Chris Burford cburford at gn.apc.org
Wed Dec 9 23:14:20 PST 1998


The UK government this morning is trailing a "white paper" (policy statement) on tobacco.

The headline features show further restrictions on tobacco without infringing bourgeois right.

1. Ban on tobacco advertising brought forward by one year

2. Tobacco advertising on clothing also to be banned

3. Cost of nicotine patches on the National Health Service to be reduced.

The last argument is presented in an interesting way. No, non smokers are not subsidising smokers by this move. Smoking is the biggest cause of preventable ill health in this country, so in running the NHS, the Government has a duty to reduce it. Reasearch shows that people who use nicotine patches are twice as likely to be able to give up smoking as those who don't.

The patches are going to be targeted for the poorest section of the population.

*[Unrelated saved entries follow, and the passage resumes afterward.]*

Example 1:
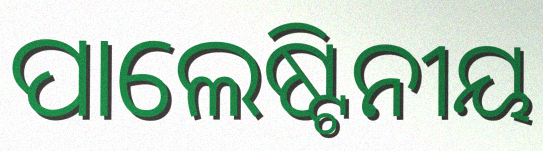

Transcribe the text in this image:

ପାଲେଷ୍ଟିନୀୟ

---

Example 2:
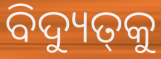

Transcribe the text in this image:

ବିଦ୍ୟୁତ୍‌କୁ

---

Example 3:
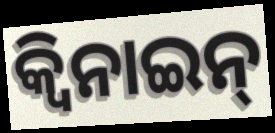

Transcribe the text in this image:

କ୍ୱିନାଇନ୍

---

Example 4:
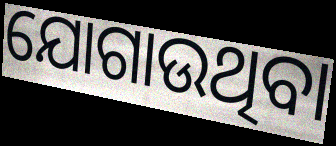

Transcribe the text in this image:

ଯୋଗାଉଥିବା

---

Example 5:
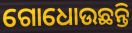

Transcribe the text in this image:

ଗୋଧୋଉଛନ୍ତି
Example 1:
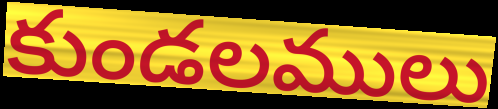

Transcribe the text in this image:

కుండలములు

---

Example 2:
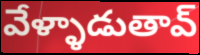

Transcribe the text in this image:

వేళ్ళాడుతావ్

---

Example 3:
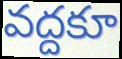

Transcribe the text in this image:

వద్దకూ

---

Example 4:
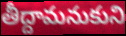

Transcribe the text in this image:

తీద్దామనుకుని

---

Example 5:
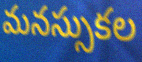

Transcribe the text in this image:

మనస్సుకల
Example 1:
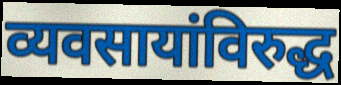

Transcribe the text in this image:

व्यवसायांविरुद्ध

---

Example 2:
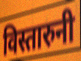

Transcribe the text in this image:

विस्तारुनी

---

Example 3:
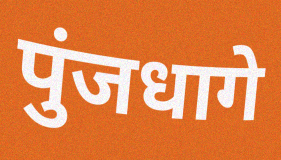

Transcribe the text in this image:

पुंजधागे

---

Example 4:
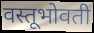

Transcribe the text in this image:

वस्तूभोवती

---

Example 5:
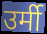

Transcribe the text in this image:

उर्मी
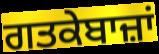
ਗਤਕੇਬਾਜ਼ਾਂ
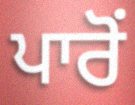
ਪਾਰੋਂ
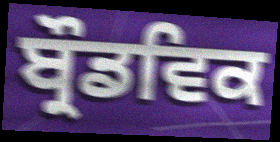
ਬ੍ਰੌਡਵਿਕ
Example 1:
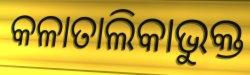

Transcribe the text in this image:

କଳାତାଲିକାଭୁକ୍ତ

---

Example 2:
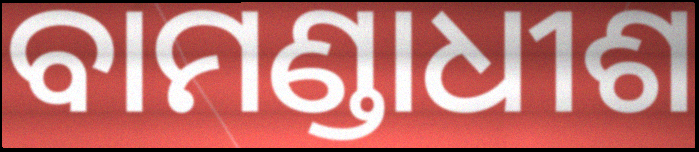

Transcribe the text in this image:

ବାମଣ୍ଡାଧୀଶ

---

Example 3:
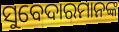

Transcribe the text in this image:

ସୁବେଦାରମାନଙ୍କ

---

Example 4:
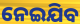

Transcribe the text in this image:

ନେଇଯିବ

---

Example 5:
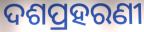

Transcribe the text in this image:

ଦଶପ୍ରହରଣୀ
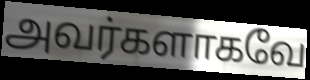
அவர்களாகவே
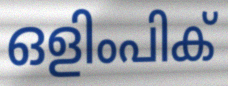
ഒളിംപിക്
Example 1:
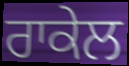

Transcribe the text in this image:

ਰਾਕੇਲ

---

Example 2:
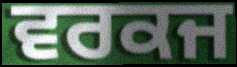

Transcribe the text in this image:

ਵਰਕਜ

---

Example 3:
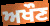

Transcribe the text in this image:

ਅਖੌਣ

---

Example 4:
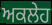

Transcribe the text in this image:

ਅਕਲੇਹ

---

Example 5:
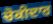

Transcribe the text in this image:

ਚੋਕੀਦਾਰ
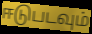
ஈடுபடவும்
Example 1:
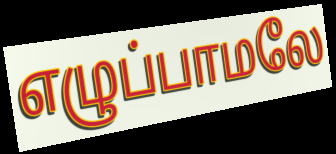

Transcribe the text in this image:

எழுப்பாமலே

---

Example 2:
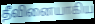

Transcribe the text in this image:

தீவினையாகிய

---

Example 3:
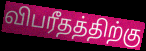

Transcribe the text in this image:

விபரீதத்திற்கு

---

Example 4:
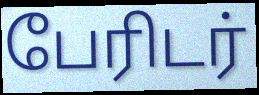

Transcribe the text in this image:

பேரிடர்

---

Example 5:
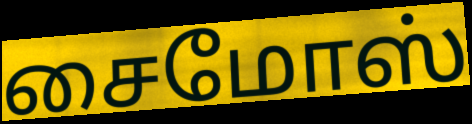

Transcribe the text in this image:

சைமோஸ்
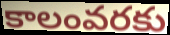
కాలంవరకు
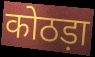
कोठड़ा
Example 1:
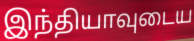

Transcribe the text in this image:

இந்தியாவுடைய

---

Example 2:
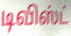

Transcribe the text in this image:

டிவிஸ்ட்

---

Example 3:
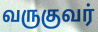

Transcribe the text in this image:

வருகுவர்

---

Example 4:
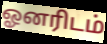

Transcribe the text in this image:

ஓனரிடம்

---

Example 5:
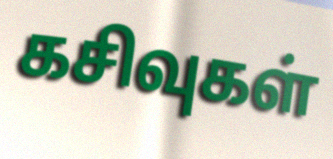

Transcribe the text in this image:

கசிவுகள்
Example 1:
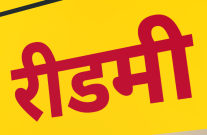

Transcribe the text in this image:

रीडमी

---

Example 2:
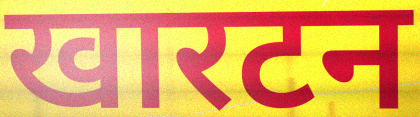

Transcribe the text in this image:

खारटन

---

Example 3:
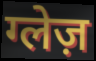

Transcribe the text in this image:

ग्लेज़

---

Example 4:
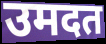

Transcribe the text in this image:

उमदत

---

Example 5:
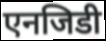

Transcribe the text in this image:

एनजिडी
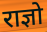
राज्ञो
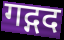
गद्गद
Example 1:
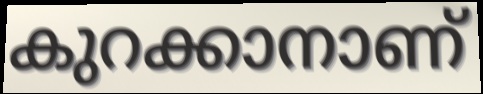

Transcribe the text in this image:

കുറക്കാനാണ്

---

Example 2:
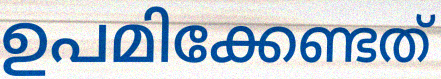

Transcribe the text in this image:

ഉപമിക്കേണ്ടത്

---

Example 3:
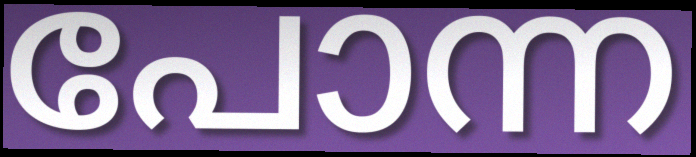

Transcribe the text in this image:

പോന്ന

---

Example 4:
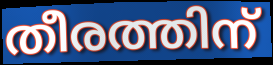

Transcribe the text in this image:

തീരത്തിന്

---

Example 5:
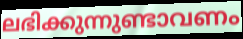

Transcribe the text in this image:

ലഭിക്കുന്നുണ്ടാവണം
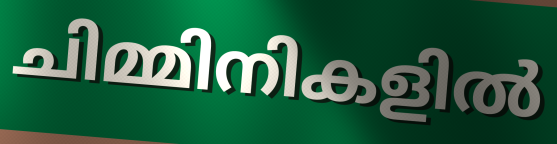
ചിമ്മിനികളിൽ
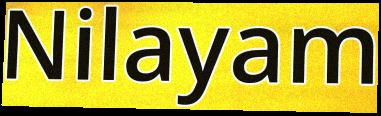
Nilayam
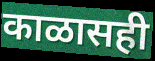
काळासही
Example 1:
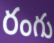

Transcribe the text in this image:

రంగు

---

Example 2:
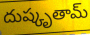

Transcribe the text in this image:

దుష్కృతామ్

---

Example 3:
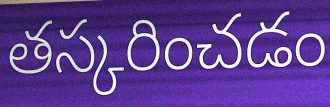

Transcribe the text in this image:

This move by the government demonstrates their approach to health is substantially influenced by a social model of ill health, rather than the specific disease model favoured by the previous Conservative government with its promotion of the "internal market". [There was some doubt when Labour came to power that they would abolish the internal market, but it has vanished rapidly and invisibly. Indeed within 18 months, private GP fundholders have been swept away into Primary Care Groups of clusters of GP practices numbering 100,000.] Whether you have a social model for disease or a specific illness model, has an impact on the running of society, and indirectly for the battle between capitalism and socialism.

And to revert to tobacco, early in the new Labour Government there was a scandal that they were found to have taken very large donations from Formula 1 Racing, sponsored heavily by the tobacco industry. The trailed government announcement shows that strategically it has not succumbed to that bribe, although it might have done.

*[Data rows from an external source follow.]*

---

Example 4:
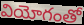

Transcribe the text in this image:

వియోగంతో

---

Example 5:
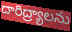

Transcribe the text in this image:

దారిద్ర్యాలను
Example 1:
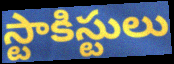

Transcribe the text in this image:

స్టాకిస్టులు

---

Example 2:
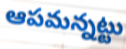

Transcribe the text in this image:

ఆపమన్నట్టు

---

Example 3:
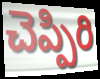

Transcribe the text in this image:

చెప్పిరి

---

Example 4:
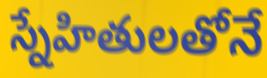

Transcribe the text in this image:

స్నేహితులతోనే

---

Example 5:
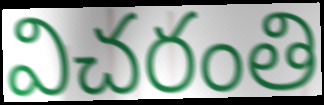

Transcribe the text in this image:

విచరంతి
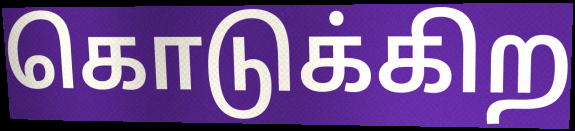
கொடுக்கிற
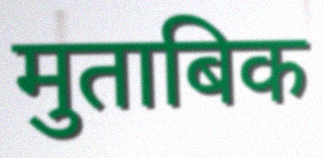
मुताबिक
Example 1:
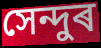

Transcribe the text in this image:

সেন্দুৰ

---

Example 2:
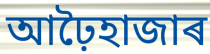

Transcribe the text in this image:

আঢ়ৈহাজাৰ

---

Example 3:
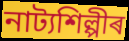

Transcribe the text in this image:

নাট্যশিল্পীৰ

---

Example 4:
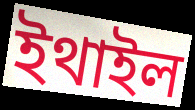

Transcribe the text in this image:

ইথাইল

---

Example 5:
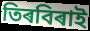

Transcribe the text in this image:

তিৰবিৰাই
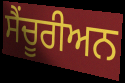
ਸੈਂਚੂਰੀਅਨ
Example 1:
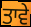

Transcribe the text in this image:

ਤਾਵੇ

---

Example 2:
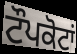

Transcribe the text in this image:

ਟੌਪਕੋਟਾਂ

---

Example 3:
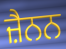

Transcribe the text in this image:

ਜ਼ੈਨਨ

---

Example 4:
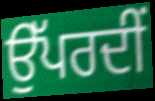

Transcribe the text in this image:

ਉੱਪਰਦੀਂ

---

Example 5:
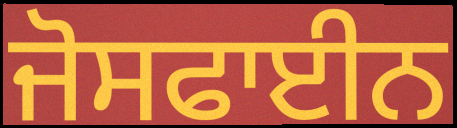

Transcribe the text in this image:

ਜੋਸਫਾਈਨ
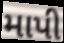
માપી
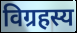
विग्रहस्य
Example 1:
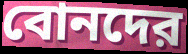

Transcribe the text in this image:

বোনদের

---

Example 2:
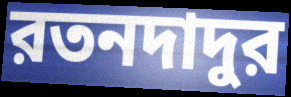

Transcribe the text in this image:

রতনদাদুর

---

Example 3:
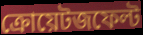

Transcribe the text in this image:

ক্রোয়েটজফেল্ট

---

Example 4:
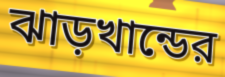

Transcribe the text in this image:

ঝাড়খান্ডের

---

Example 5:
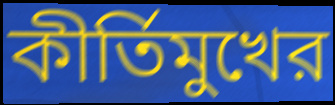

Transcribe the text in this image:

কীর্তিমুখের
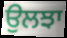
ਉਲਝਾ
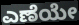
ಎಣೆಯೇ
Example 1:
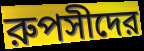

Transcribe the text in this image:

রুপসীদের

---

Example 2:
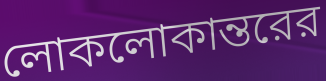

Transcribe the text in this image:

লোকলোকান্তরের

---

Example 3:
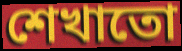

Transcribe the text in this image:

শেখাতো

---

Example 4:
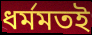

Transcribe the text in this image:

ধর্মমতই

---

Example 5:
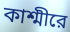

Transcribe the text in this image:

কাশ্মীরে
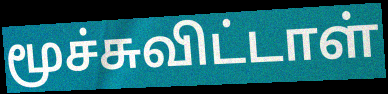
மூச்சுவிட்டாள்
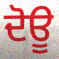
ਦੋਊ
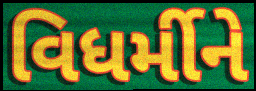
વિધર્મીને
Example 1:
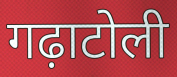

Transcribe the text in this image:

On a more personal note, it was a particular pleasure this morning to watch the spokesperson of the UK Tobacco Manufacturer's Association, try despite his advancing spread, to wriggle. This was none other than John Carlisle, Tory MP, and previous champion apartheid spokesperson in the UK, always ready to drop of a crate of South African wine.

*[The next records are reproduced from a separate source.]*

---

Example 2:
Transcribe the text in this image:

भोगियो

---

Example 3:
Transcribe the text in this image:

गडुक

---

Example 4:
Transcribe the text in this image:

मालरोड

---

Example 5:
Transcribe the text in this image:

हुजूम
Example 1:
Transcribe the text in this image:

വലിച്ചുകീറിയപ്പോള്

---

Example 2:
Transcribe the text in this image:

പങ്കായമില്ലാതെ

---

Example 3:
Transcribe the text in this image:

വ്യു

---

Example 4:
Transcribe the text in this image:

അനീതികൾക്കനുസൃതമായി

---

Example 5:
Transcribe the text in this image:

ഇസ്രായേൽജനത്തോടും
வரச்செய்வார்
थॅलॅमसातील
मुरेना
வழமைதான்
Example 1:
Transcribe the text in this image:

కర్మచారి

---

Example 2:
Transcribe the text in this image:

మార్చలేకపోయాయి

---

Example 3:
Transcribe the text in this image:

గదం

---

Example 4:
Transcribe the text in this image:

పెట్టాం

No, Carlisle remarked ingenuously in the course of the conversation, he himself was a non-smoker. But it was fallacious to suggest that if tobacco advertising was banned, children would stop smoking. After all, the present advertising is very adult and difficult to understand. Besides what really needed to be done was to stop the smuggling of cheap cigarettes [particularly rich comment in view of the evidence that the tobacco companies have quite knowingly supplied vast quantities of cigarettes to places like Andorra, knowing that they must be colluding in smuggling]. And that the sale of cigarettes to children should be the responsbility of tens of thousands of poor corner shop keepers who rely on the tobacco trade, to police children's age, whereas the rich tobacco monopolists should be regarded as having clean hands. He suggested there need to be more measures to help check on children's age, and this indeed seems a real possibility that children will in the next few years get identity cards. But the weakness and the class hypocrisy of his position was an object lesson. Also the fact that he clearly had no expectation of winning.

No smoker's bourgeois democratic right to smoke will be infringed by these measures, but the UK government will have moved against the profits of the tobacco manufactuers.